*** Opening DATASET ENTRIES ***
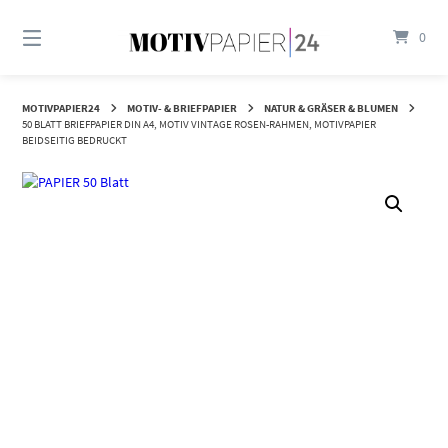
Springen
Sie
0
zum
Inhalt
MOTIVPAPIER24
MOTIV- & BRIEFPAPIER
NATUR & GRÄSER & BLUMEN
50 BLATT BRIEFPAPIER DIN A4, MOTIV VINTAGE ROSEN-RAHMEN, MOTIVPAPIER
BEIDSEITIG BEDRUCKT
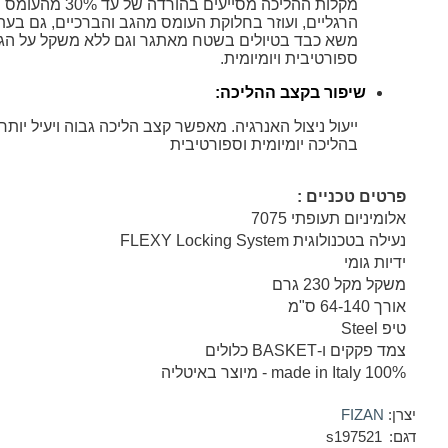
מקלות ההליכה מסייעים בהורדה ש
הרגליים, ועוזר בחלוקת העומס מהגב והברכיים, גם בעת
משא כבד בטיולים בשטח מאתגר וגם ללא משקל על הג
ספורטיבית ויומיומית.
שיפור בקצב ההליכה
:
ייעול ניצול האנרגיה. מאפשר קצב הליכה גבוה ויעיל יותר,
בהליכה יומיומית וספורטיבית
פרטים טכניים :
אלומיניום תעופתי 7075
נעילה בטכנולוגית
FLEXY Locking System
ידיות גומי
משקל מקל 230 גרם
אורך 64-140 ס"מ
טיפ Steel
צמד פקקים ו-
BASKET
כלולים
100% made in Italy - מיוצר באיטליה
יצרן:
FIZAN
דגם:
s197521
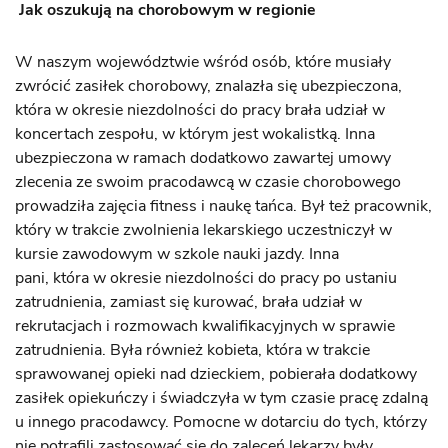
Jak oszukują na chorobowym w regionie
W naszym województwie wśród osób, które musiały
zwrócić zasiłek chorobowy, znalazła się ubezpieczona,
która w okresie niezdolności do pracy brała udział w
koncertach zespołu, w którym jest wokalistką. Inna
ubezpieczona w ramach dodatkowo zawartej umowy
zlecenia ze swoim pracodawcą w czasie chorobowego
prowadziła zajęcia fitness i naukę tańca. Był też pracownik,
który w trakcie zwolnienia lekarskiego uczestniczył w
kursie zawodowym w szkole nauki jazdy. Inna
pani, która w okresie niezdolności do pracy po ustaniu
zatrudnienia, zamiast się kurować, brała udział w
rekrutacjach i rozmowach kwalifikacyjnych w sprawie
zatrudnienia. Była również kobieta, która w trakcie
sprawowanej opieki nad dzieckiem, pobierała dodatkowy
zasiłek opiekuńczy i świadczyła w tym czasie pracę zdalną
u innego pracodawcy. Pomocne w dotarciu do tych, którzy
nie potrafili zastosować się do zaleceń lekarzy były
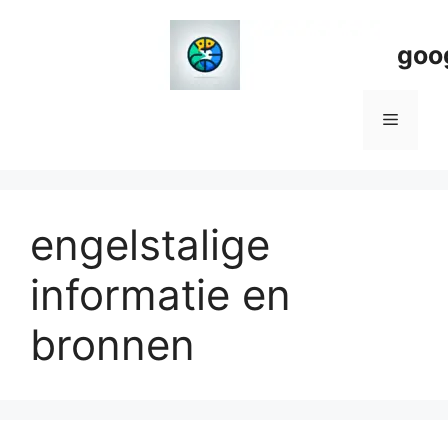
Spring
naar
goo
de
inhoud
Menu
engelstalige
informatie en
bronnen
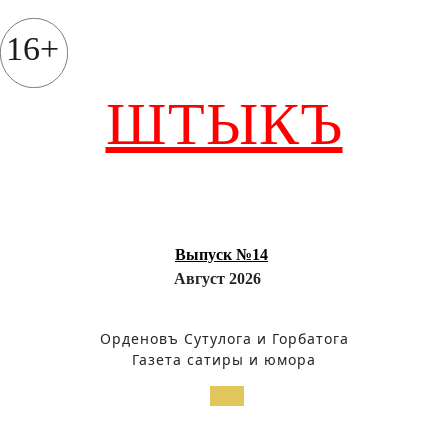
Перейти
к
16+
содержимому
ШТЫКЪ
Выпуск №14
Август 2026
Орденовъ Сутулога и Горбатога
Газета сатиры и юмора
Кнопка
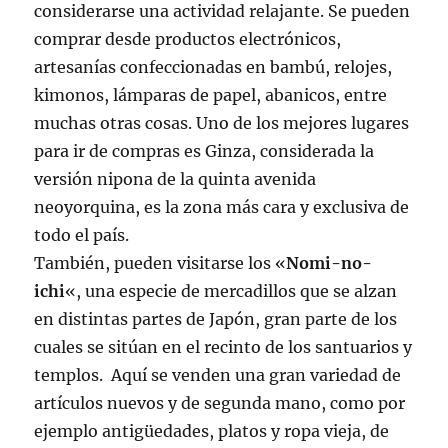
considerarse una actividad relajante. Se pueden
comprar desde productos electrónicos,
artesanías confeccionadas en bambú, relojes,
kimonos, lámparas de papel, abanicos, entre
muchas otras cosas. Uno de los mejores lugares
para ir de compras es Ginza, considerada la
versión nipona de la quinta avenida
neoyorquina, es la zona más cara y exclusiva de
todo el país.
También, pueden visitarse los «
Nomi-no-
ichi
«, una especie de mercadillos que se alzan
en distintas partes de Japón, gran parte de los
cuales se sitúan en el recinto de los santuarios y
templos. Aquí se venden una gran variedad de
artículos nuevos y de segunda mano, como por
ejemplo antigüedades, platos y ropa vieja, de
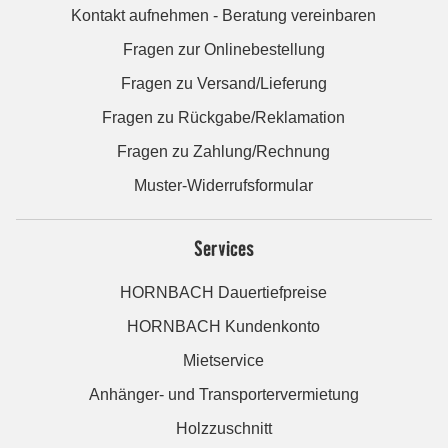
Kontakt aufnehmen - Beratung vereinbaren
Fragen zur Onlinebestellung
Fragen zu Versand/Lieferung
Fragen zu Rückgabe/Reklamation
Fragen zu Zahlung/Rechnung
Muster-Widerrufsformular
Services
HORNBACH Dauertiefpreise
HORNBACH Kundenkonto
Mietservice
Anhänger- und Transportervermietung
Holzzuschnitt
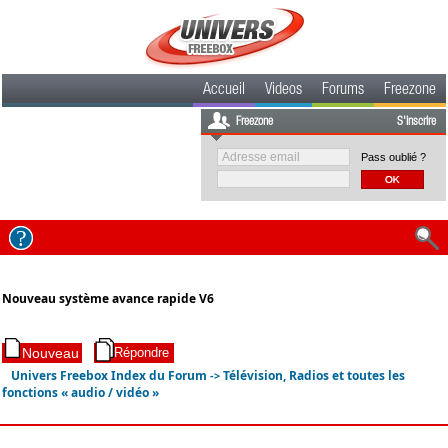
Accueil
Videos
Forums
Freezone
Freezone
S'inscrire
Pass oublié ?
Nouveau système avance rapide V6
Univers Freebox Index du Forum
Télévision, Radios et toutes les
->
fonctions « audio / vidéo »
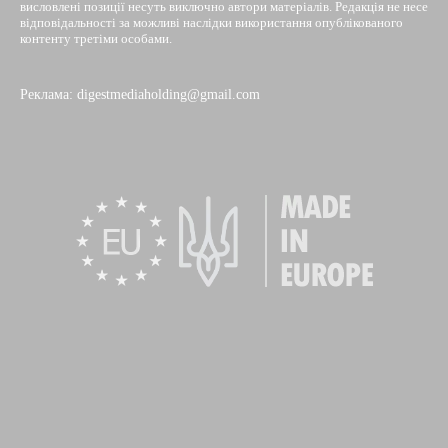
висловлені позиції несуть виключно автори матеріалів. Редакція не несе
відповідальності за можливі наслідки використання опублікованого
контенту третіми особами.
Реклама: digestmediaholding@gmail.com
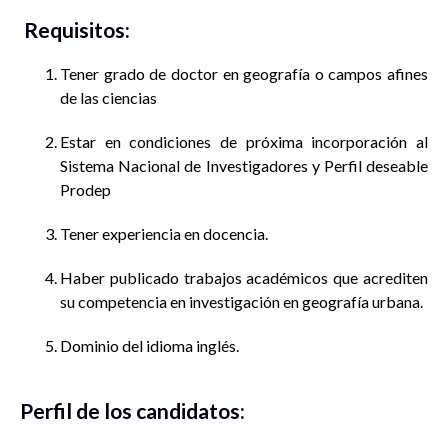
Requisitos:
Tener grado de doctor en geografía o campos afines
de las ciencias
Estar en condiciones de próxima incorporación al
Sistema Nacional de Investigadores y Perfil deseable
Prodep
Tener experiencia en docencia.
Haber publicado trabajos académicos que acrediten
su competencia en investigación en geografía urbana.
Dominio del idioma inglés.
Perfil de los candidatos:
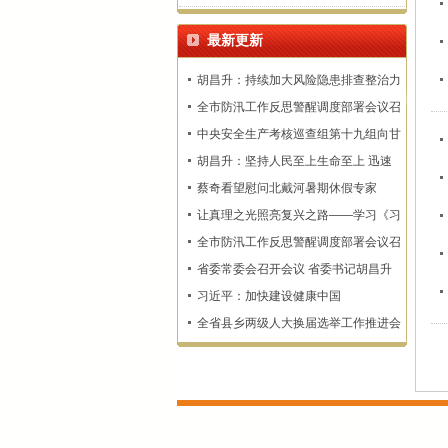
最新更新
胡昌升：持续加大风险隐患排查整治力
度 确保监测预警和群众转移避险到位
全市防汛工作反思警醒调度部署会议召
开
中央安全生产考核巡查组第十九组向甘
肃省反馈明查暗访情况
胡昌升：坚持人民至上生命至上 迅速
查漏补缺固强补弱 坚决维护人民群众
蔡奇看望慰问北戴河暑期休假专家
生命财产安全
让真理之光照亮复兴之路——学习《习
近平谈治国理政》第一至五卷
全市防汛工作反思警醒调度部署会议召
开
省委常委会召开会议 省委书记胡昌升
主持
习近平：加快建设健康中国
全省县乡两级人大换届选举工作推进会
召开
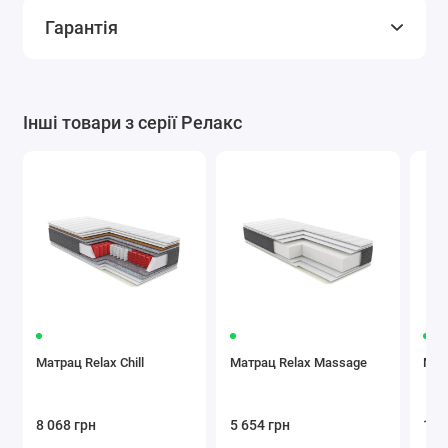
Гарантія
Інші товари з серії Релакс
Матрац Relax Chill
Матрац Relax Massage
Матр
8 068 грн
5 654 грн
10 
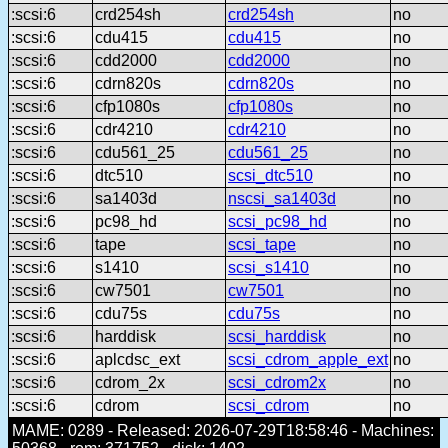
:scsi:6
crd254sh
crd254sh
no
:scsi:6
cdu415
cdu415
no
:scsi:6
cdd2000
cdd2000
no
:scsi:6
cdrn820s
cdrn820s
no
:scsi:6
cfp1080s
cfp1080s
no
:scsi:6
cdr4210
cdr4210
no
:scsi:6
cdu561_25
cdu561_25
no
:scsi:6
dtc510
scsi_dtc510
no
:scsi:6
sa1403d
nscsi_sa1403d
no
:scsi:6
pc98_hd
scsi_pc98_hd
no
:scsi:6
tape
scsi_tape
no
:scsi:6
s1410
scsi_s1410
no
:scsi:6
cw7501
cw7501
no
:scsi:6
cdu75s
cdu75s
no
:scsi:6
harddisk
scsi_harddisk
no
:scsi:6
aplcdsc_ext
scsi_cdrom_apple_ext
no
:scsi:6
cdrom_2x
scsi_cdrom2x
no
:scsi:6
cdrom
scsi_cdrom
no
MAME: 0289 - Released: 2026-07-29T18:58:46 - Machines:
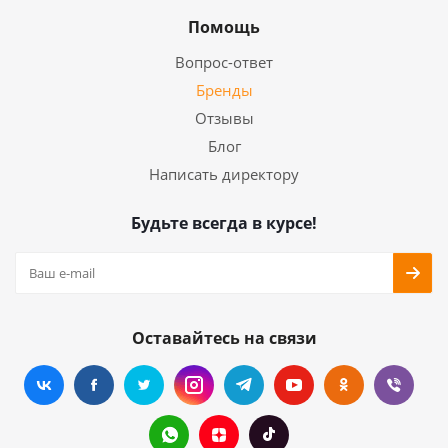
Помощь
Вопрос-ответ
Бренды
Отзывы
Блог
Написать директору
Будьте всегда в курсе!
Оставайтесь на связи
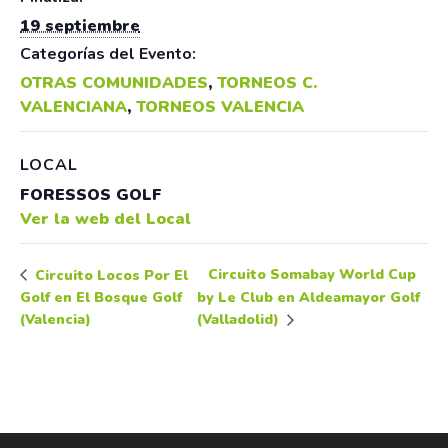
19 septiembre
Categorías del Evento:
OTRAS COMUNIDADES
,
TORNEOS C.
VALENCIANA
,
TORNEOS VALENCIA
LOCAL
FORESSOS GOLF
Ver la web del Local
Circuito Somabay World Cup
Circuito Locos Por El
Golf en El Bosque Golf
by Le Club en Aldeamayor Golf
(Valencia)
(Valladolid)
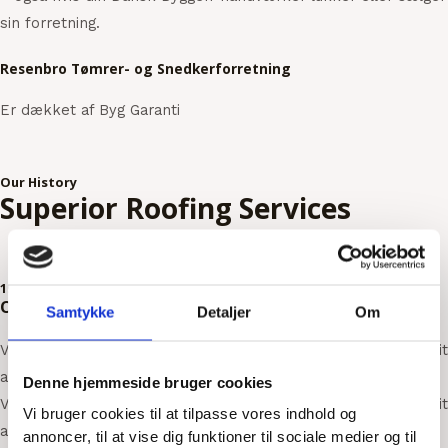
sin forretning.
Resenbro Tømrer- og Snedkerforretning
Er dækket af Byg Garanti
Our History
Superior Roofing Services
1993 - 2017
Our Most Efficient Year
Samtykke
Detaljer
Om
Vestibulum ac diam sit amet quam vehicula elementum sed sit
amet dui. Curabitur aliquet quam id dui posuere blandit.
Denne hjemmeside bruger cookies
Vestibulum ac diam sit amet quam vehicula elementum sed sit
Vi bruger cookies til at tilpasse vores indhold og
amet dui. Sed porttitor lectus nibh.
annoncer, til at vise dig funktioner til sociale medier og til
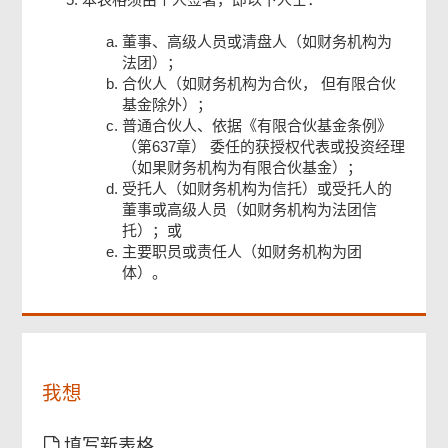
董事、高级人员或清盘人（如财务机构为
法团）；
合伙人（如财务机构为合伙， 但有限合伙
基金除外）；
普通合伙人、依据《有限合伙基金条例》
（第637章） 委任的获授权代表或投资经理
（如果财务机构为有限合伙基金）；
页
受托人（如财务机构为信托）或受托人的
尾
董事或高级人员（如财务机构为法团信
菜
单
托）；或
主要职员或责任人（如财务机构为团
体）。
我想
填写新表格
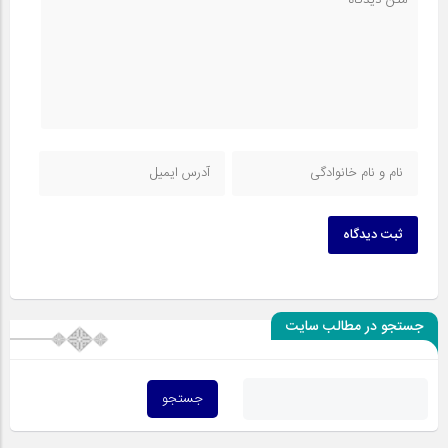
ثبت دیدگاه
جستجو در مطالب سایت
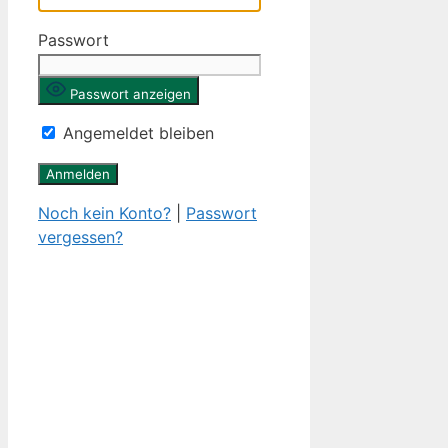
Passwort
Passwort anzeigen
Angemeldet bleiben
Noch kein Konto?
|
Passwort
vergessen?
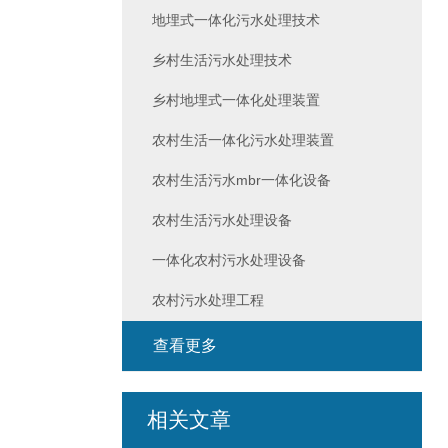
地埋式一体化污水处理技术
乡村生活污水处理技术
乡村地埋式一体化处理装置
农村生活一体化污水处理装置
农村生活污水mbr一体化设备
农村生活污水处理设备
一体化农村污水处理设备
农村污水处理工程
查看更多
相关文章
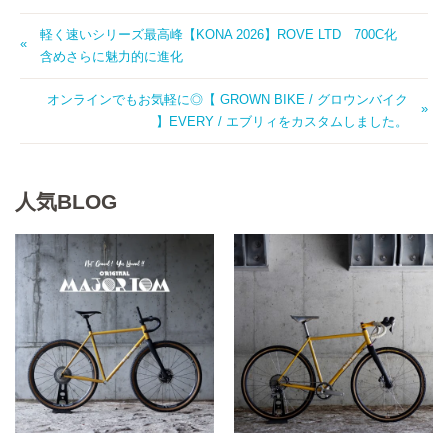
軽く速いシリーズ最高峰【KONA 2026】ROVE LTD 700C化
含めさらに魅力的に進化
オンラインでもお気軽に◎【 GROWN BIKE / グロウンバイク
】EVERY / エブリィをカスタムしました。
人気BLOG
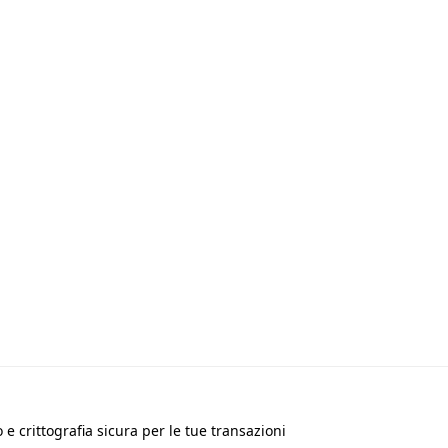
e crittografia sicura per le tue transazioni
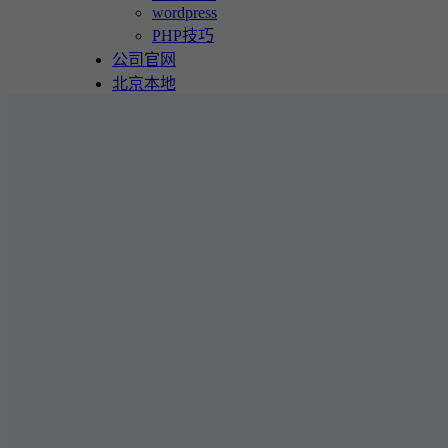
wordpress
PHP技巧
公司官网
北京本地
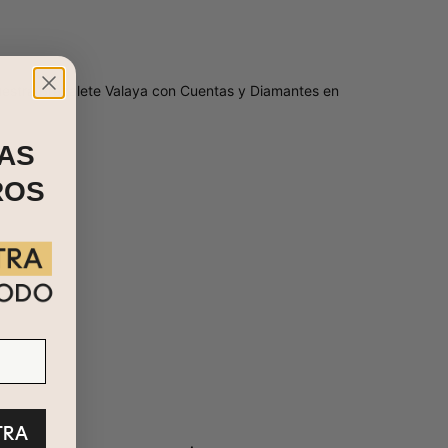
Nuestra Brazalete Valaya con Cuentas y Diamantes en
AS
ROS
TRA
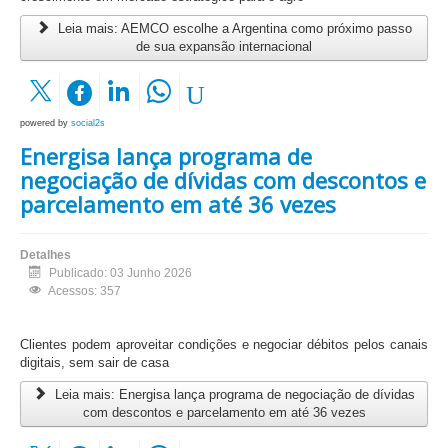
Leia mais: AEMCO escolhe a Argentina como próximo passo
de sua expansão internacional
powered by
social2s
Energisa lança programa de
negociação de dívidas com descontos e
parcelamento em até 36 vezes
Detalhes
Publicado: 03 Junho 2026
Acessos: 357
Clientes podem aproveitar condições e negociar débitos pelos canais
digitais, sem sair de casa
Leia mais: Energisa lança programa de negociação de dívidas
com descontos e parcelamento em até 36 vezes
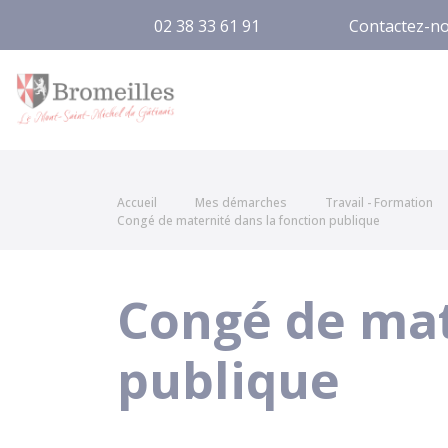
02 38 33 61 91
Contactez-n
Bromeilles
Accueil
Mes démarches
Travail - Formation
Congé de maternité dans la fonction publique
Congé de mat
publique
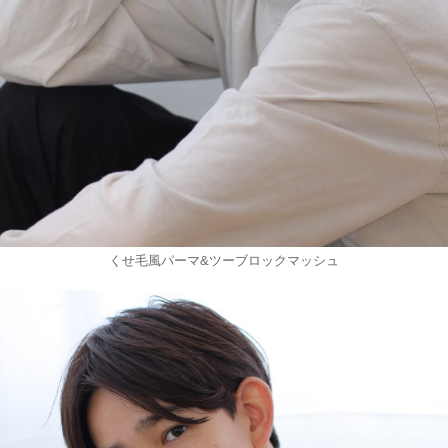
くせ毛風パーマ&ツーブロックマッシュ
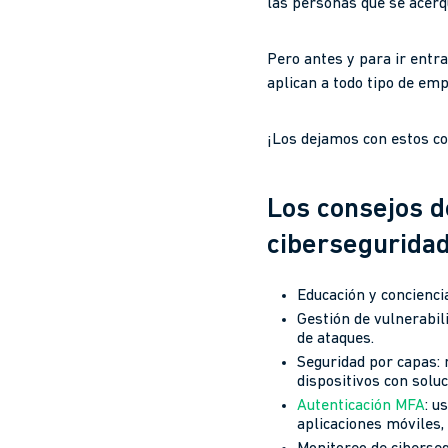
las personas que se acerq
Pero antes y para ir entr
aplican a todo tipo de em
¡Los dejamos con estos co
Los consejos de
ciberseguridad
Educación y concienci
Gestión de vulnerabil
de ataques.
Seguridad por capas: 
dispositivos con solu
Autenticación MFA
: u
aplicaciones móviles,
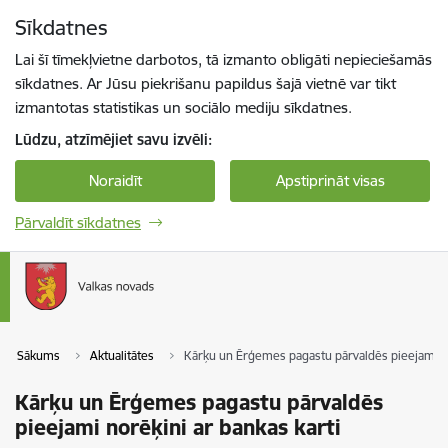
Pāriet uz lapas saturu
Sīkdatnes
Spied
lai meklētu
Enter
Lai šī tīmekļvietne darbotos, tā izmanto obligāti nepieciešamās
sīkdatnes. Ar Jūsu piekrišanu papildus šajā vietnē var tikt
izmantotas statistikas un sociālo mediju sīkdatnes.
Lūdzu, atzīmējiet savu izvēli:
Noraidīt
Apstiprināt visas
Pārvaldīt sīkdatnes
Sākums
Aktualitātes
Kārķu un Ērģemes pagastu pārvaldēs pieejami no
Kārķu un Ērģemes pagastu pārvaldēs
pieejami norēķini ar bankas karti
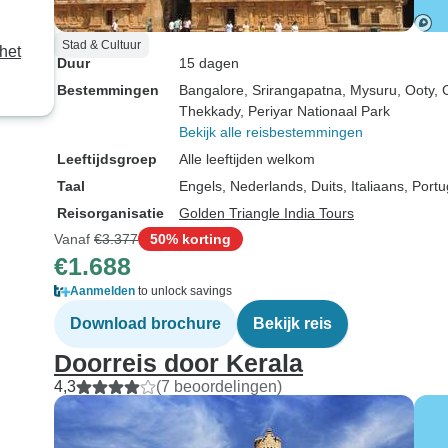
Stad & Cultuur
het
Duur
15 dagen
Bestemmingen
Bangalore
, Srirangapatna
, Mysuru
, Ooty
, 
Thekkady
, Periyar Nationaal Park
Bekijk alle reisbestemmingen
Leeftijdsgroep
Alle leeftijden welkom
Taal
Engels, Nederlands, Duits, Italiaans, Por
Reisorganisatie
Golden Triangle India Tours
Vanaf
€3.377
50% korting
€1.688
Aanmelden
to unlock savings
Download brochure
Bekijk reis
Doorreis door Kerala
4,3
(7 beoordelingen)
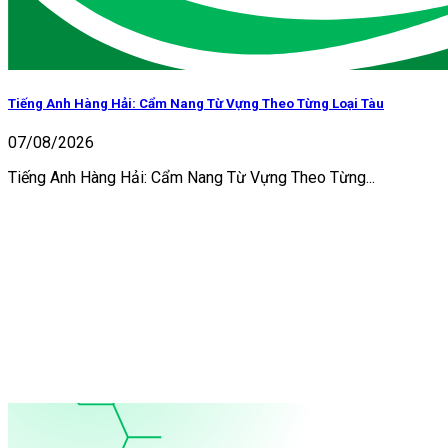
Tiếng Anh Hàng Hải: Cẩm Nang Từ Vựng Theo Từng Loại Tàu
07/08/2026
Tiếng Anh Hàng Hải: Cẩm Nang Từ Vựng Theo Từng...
*** Closing DATASET ENTRIES ***
● DIRECTIONS FOR THIS TASK
Return the span of lines in the data above that opens at the line with "która w okresie niezdolności do pracy brała" and closes at the line with "kursie zawodowym w szkole nauki jazdy. Inna", exactly, ends included, nothing else.

● RESULT
która w okresie niezdolności do pracy brała udział w
koncertach zespołu, w którym jest wokalistką. Inna
ubezpieczona w ramach dodatkowo zawartej umowy
zlecenia ze swoim pracodawcą w czasie chorobowego
prowadziła zajęcia fitness i naukę tańca. Był też pracownik,
który w trakcie zwolnienia lekarskiego uczestniczył w
kursie zawodowym w szkole nauki jazdy. Inna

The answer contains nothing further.